A todo ello, Marimar Blanco contestó reclamando que la memoria democrática reconozca la historia del terrorismo “con buenos y malos, víctimas y verdugos”. “La justicia y la verdad debieran ser prioridad de cualquier Gobierno. Lo contrario ni es justo ni decente”, insistió. También agradeció la presencia del Rey y el hecho de estar “siempre al lado de las víctimas, defendiendo la verdad, memoria, dignidad y justicia”. “Saber que contamos con su respaldo es para las víctimas algo esencial”, añadió Blanco.

Junto a ella estuvo también acompañándola el presidente nacional del PP, Alberto Núñez Feijóo, que aseguró que “no se puede ocultar lo que ocurrió” con la violencia de ETA y que hay que ser “respetuosos con la memoria de las víctimas” y “llamar a las cosas por su nombre”. Así, indicó que quienes no condenan el asesinato del edil popular “no merecen la confianza de los vascos y de los españoles” y advirtió de que “la equidistancia nunca es buena”.

Además, indicó que fue a Ermua a “reivindicar la transición, la democracia, la Constitución y a todos los que fueron asesinados por la transición, la democracia, la Constitución y también por el Estatuto de Gernika”. “Y creo que hemos hablado con claridad, hay unos que asesinaban y otros que se morían y, por tanto, la equidistancia nunca es buena cuando se trata de hablar del derecho fundamental de una persona, que es el derecho a la vida”, dijo.

El lehendakari, Iñigo Urkullo, exigió a Ermua “una reflexión valiente y una autocrítica sincera a quienes ejercieron y ampararon el terrorismo”. Asimismo, rechazó “hacer borrón y cuenta nueva” y pidió “un futuro asentad en la verdad” que “deslegitime” la injusticia “ética y política” de la violencia de ETA. E insistió en mirar al pasado para “repetir una idea”. “ETA no fue la consecuencia inevitable de un conflicto político. Por el contrario, ETA fue una decisión voluntaria y consciente para imponer sus tesis a través de la violencia”, dijo.

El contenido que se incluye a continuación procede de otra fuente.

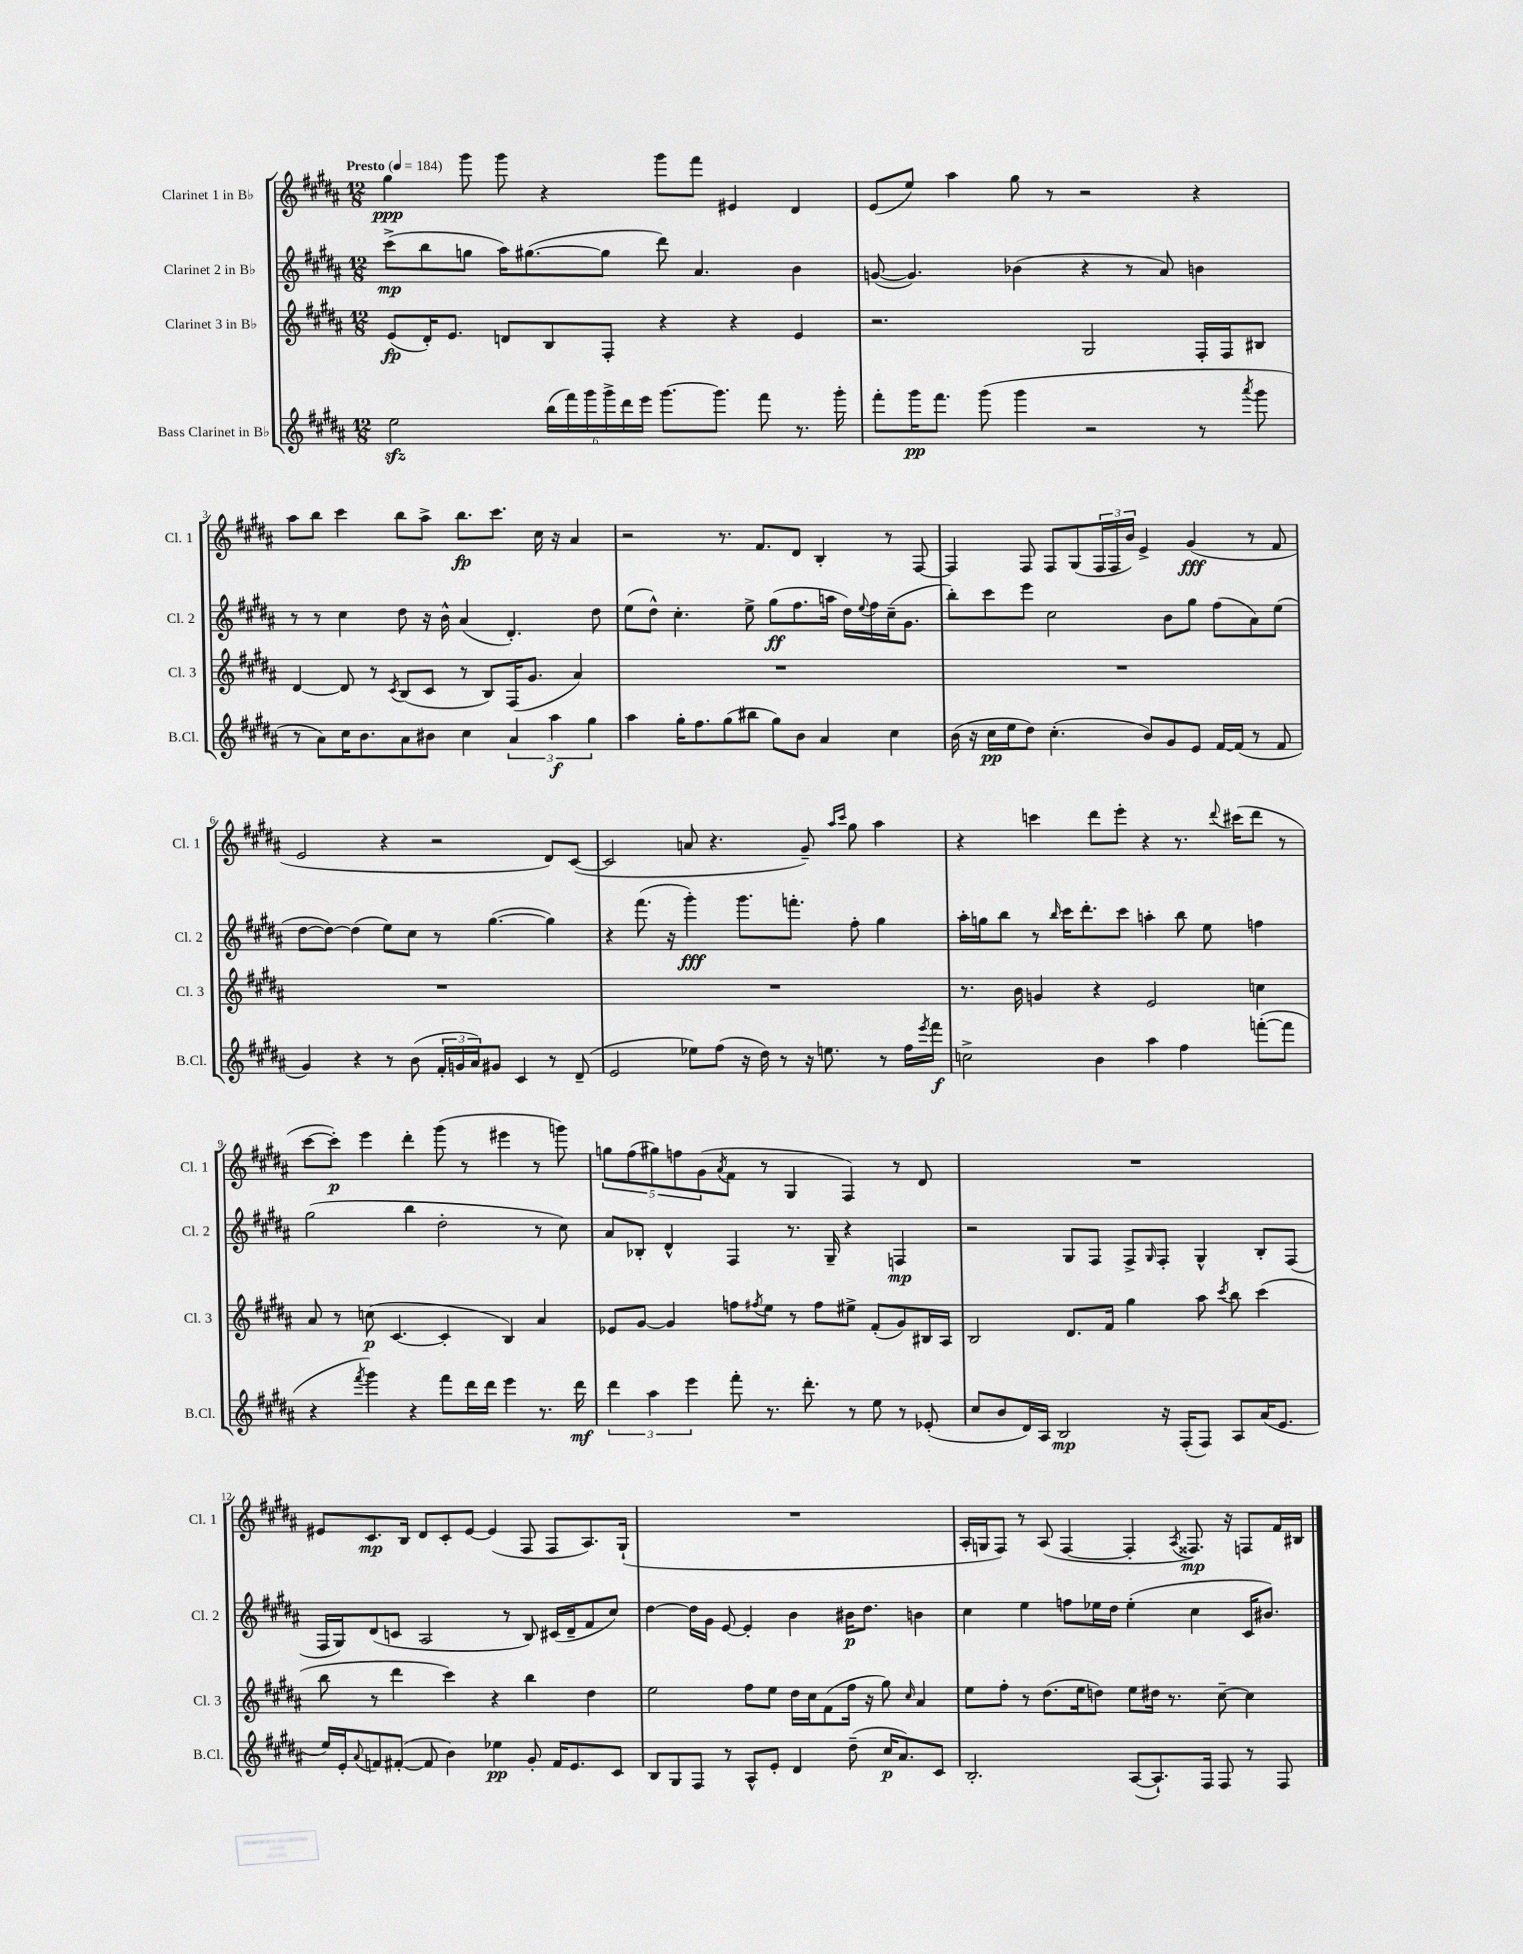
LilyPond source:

Finalmente, el alcalde de Ermua, Juan Carlos Abascal, alertó que “la paz y el respeto a la pluralidad están en equilibrios inestables” y alertó del “auge de los fascismos, populismos y nacionalismos retrógrados que quiebran la convivencia”. “Una fecha triste para la libertad y democracia y también para la esperanza, ya que sirvió para vencer el miedo que había invadido nuestras vidas”, dijo.

El acto finalizó con una ofrenda floral delante del Monolito de las víctimas de ETA, hasta donde se desplazaron todos los asistentes, incluidas las autoridades políticas, que realizaron la entrega de rosas rojas.